ST depression induced by exercise relative to rest
Slope of the Peak Exercise Segment
Number of Major Vessels (0-3) colored by flourosopy
Thal
Three different values: normal, fixed defect, and reversable defect.

Diagnosis
At this point we need to make a call as to what data to include.

To provide some context, the full data set has 76 variables. Most studies use the set of 14 variables listed above but that mean 62 variables were cut out.

Discussion: Should we use all the variables? Only some? If so, which ones?
.
.
.
.
.
.
.
.
.

So when I did this, I decided to cut out ST deperession induced by exercise, Slope of Peak, Number of Major Vessels colored, and Thal. This was done because I just didn’t know what these were and I’m uncomfortable including any data that I don’t understand.

Cleaning code:

In [3]:
colnames(heartAttack_raw)<-c("Age", "Sex", "Chest_Pain_Type", 
                         "Resting _Blood_Pressure", "Cholesterol",
                         "Fasting_Blood_Sugar120", 
                         "Resting_Electrocardiographic_Results",
                         "Maximum_Heart_Rate", "Exercise_Induced_Angina",
                         "oldpeak", "slope", "N_Heart_Vessels_Flourosopy", "thal", 
                         "Diagnosis")

#Cut
heartAttack<-heartAttack_raw[,c(1:9,14)]

#Base Cleaning
heartAttack$Sex<-factor(heartAttack$Sex, levels=c(0,1), labels=c("Female", "Male"))
heartAttack$Chest_Pain_Type<-factor(heartAttack$Chest_Pain_Type,
                                    levels=c(1,2,3,4), 
                                    labels=c("Typical_Angina", "Atypical_Angina", 
                                             "Non-anginal_Pain", "Asymptomatic"))
heartAttack$Resting_Electrocardiographic_Results<-factor(heartAttack$Resting_Electrocardiographic_Results,
                                                         levels=c(0,1,2),
                                                         labels=c("Normal", "ST-T_Wave_Abnormality", 
                                                                  "Probable_Hypertrophy"))

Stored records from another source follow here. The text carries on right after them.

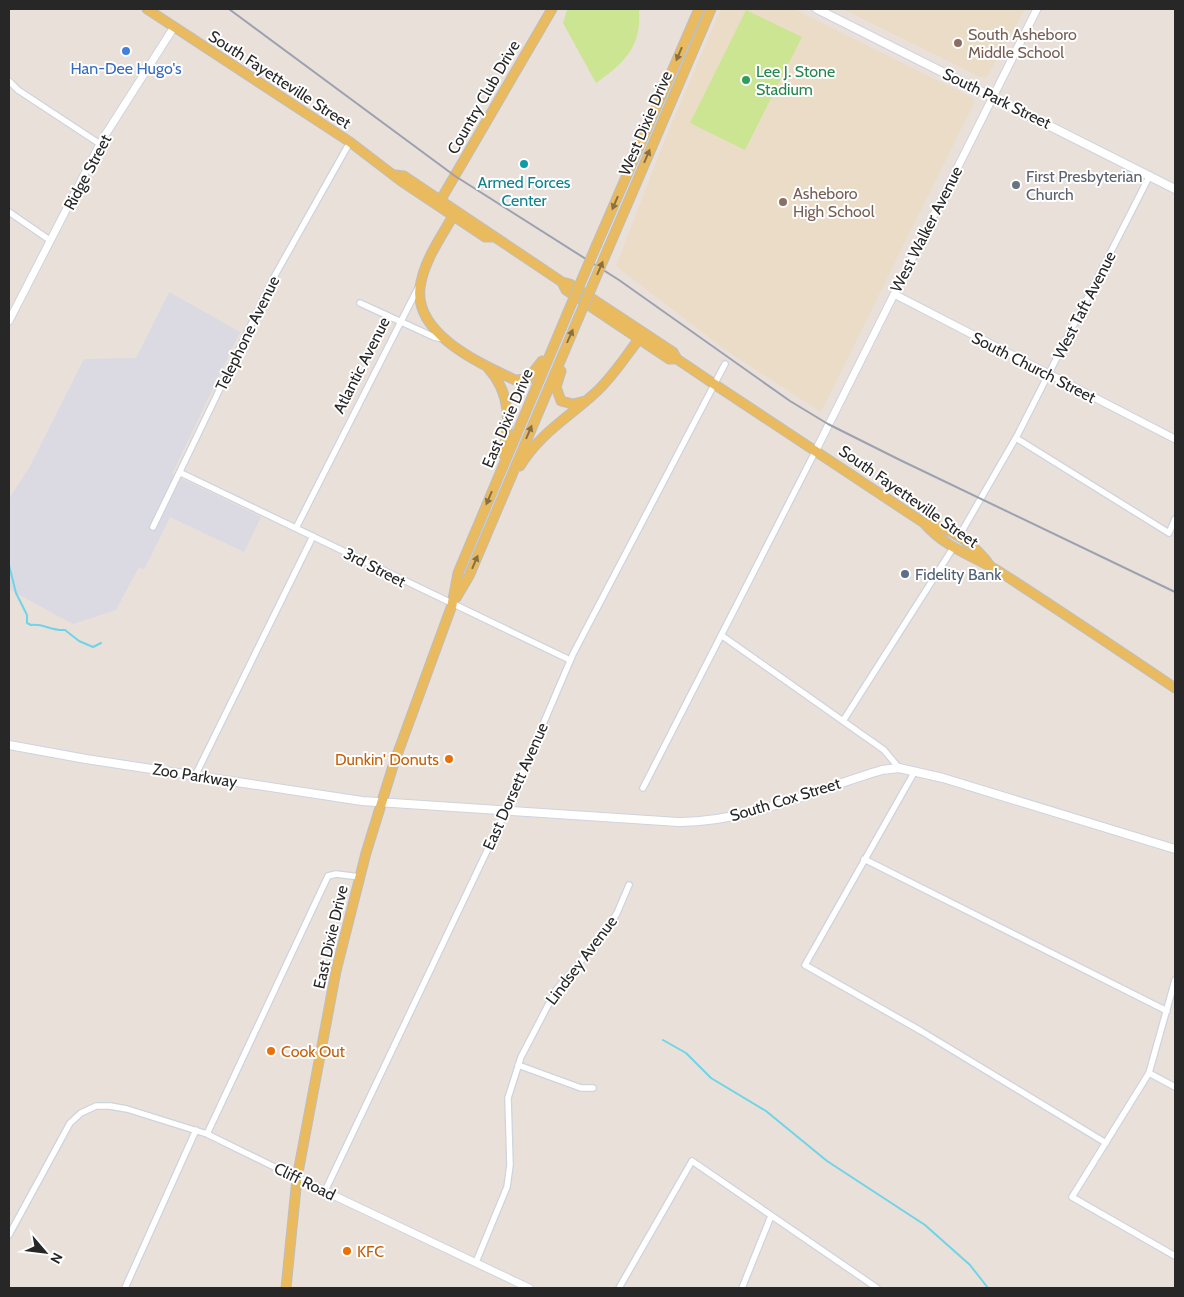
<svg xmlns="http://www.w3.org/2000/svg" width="1184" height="1297" viewBox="0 0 1184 1297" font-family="Cabin,sans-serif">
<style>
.industrial{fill:#dbd9e1}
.education{fill:#ebdcc8}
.pitch{fill:#cbe593}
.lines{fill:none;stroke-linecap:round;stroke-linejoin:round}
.stream{stroke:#6fd4e8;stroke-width:2}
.minor-casing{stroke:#ced3e0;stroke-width:8}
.tertiary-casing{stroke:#ced3e0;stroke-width:9}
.secondary-casing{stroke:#ced3e0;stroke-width:10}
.primary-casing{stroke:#bebebe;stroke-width:11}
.minor{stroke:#fff;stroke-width:5.5}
.tertiary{stroke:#fff;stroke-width:7}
.secondary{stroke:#fff;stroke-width:8}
.primary{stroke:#e9ba5e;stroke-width:9}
.rail{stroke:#9ca1b1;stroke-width:2}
.primary-bridge-casing{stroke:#bebebe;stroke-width:11;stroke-linecap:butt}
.primary-bridge{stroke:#e9ba5e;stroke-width:9}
.oneway{fill:#887042}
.education-dot{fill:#8d6e63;stroke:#fff;stroke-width:2}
.shop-dot{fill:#3f7fe0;stroke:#fff;stroke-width:2}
.leisure-dot{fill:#2e9e5b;stroke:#fff;stroke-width:2}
.culture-dot{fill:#0f9aa8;stroke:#fff;stroke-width:2}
.worship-dot{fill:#6b7280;stroke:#fff;stroke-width:2}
.service-dot{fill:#5c6f8a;stroke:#fff;stroke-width:2}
.food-dot{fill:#e8710a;stroke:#fff;stroke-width:2}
.labels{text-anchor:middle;stroke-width:4;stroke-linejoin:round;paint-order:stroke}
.education-label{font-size:16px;fill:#785e54;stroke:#fff;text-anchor:start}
.shop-label{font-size:16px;fill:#366cbe;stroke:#fff}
.leisure-label{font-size:16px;fill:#27864d;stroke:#fff;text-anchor:start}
.street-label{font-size:16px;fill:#272727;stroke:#fff}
.worship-label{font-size:16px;fill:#5b616d;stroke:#fff;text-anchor:start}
.culture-label{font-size:16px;fill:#0d838f;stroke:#fff}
.service-label{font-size:16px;fill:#4e5e75;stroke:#fff;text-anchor:start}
.food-label{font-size:16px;fill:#c56008;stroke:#fff;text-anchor:start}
</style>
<rect width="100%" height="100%" fill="#e9e0d9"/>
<path class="industrial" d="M 169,292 L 240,332 L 172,474 L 261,517 L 244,552 L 170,517 L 144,570 L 139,567 L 116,610 L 73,624 L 10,590 L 9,499 L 29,468 L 84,359 L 136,358 Z"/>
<path class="education" d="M 721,9 L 794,9 L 973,98 L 974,103 L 821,412 L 724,349 L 616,266 L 665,139 Z
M 843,9 L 1025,9 L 987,77 L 980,77 Z"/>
<path class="pitch" d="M 570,9 L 639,9 C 642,46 625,63 596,83 L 563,23 L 567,10 Z
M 746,10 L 802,37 L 745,150 L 690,123 Z"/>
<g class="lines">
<path class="stream" d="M 9,565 L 16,593 L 27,615 L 27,623 L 31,625 C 44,623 50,631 65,630 L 79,641 L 93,647 L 101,643
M 663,1040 L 686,1053 L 711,1078 L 766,1111 L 827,1161 L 925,1225 L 970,1265 L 988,1288"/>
<defs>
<path id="minor" d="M 9,81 L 18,90 L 100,144
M 9,212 L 51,241
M 360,303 L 434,337 L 443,339
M 1016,438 L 1169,533 L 1175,519
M 181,473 L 570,660
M 153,527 L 274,277 L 350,142
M 296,528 L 420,284
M 958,538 L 1018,434 L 1150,175
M 721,635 L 884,750 L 899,768
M 843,721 L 953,548
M 915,771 L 805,965 L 921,1031 L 1106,1143
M 196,774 L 313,536
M 643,788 L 816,450
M 864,859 L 1167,1011
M 1175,980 L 1149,1073 L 1072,1197 L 1175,1256
M 518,1065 L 581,1088 L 593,1088
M 1149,1073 L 1175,1087
M 207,1134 L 328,876 L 336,874 L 360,877
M 325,1191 L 506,811 L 573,654 L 725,364
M 9,1235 L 70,1123 L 81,1113 L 96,1106 L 110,1106 L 127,1109 L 207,1134 L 297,1178
M 476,1262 L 507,1187 L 510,1165 L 508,1098 L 521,1057 L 556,990 L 605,933 L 617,913 L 629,885
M 125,1288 L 196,1130
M 619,1288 L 692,1161 L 877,1288
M 742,1288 L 771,1216"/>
<path id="tertiary" d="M 894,294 L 1175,439
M 9,321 L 102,140 L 174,27
M 816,450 L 1037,9
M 297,1178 L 529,1288"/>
<path id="secondary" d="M 817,9 L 1175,189
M 9,745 L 86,759 L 362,801 L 678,822 C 746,823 817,789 882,770 L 899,768 L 943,778 L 1175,849"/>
<path id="primary" d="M 147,9 L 350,142 L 401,181 L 485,237 L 493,237
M 395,175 L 404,176 L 562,282 L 570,284 L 673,352 L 677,359 L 714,384 L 924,523 C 947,549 972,555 1000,572 C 1059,610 1117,649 1175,688
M 440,201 L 552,9
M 453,216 C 441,237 426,258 421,282 C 409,332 479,363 515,380 L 528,379 L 542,361
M 597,244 L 699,9
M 608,249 L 711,9
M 562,282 L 566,290 L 669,359 L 677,359
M 488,368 C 511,393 510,422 503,454
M 561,371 L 556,387 L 561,401 L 573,404 L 585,401
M 520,466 C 539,434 569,417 595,393 C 612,378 625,357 639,339
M 924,523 C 949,526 977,546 991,567
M 456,598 L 469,576 L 578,319
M 286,1288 L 297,1178 L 336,971 L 366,853 L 393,766 L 452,605 L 458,573 L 568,312"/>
</defs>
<use href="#minor" class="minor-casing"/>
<use href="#tertiary" class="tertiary-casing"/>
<use href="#secondary" class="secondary-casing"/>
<use href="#primary" class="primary-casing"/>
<use href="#minor" class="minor"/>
<use href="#tertiary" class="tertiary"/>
<use href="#secondary" class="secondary"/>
<use href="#primary" class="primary"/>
<path class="rail" d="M 229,9 L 455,176 L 619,280 L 790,401 L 828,424 L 900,460 L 1175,592"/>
<defs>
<path id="primary-bridge" d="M 568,312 L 597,244
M 578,319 L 608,249"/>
</defs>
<use href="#primary-bridge" class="primary-bridge-casing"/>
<use href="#primary-bridge" class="primary-bridge"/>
</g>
<defs><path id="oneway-solid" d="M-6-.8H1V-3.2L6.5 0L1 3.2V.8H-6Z" transform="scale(1.25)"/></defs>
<g class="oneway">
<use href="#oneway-solid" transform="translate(679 54) rotate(113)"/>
<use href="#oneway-solid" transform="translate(647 156) rotate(-67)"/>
<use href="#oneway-solid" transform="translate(615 203) rotate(113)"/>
<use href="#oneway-solid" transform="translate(600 268) rotate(-67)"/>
<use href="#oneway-solid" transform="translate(570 336) rotate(-66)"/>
<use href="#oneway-solid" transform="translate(529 432) rotate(-67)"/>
<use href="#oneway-solid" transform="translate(489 498) rotate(113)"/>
<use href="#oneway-solid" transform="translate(475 562) rotate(-67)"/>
</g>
<g class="education-dot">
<circle cx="958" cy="43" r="5"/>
<circle cx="783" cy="202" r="5"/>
</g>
<circle class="shop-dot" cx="126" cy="51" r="5"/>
<circle class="leisure-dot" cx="746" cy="80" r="5"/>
<circle class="culture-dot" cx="524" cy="164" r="5"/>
<circle class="worship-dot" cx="1016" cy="185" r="5"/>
<circle class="service-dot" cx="905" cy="574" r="5"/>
<g class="food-dot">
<circle cx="449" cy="759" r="5"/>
<circle cx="271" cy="1051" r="5"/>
<circle cx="347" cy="1251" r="5"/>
</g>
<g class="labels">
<g class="education-label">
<text x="968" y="40">South Asheboro<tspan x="968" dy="18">Middle School</tspan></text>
<text x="793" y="199">Asheboro<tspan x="793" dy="18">High School</tspan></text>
</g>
<g class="shop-label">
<text x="126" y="74">Han-Dee Hugo's</text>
</g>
<g class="leisure-label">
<text x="756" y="77">Lee J. Stone<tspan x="756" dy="18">Stadium</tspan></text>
</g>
<g class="street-label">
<text transform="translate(280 79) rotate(33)" y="6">South Fayetteville Street</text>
<text transform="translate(483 97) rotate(-60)" y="6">Country Club Drive</text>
<text transform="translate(997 98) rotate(26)" y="6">South Park Street</text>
<text transform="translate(645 123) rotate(-67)" y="6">West Dixie Drive</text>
<text transform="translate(87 172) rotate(-62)" y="6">Ridge Street</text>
<text transform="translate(926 229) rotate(-63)" y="6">West Walker Avenue</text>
<text transform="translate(1084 305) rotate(-63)" y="6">West Taft Avenue</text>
<text transform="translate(247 333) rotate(-64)" y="6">Telephone Avenue</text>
<text transform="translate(361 365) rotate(-63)" y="6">Atlantic Avenue</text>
<text transform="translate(1034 367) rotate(27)" y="6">South Church Street</text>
<text transform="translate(507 418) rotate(-67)" y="6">East Dixie Drive</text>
<text transform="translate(909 496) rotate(35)" y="6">South Fayetteville Street</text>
<text transform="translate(375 567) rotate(27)" y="6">3rd Street</text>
<text transform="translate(195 775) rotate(9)" y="6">Zoo Parkway</text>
<text transform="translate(515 786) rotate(-66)" y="6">East Dorsett Avenue</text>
<text transform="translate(785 799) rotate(-17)" y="6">South Cox Street</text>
<text transform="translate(330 937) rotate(-77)" y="6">East Dixie Drive</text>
<text transform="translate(581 960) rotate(-53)" y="6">Lindsey Avenue</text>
<text transform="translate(305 1181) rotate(26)" y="6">Cliff Road</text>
</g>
<g class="worship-label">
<text x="1026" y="182">First Presbyterian<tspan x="1026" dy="18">Church</tspan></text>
</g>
<g class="culture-label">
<text x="524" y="188">Armed Forces<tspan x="524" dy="18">Center</tspan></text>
</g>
<g class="service-label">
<text x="915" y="580">Fidelity Bank</text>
</g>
<g class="food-label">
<text x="439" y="765" text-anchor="end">Dunkin' Donuts</text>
<text x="281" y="1057">Cook Out</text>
<text x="357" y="1257">KFC</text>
</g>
</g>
<rect width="1184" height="1297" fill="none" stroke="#272727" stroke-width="20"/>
<g transform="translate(45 1252) rotate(118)" stroke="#ffffff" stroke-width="4" paint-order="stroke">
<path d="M0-4L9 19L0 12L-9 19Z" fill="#272727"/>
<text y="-8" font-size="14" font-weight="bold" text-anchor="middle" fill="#272727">N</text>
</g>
</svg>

heartAttack$Fasting_Blood_Sugar120<-as.logical(heartAttack$Fasting_Blood_Sugar120)
heartAttack$Exercise_Induced_Angina<-as.logical(heartAttack$Exercise_Induced_Angina)
heartAttack$Diagnosis<-heartAttack$Diagnosis>0

You can use lasso regression to determine relevant problems. Similar to regularization minmizes absolute value.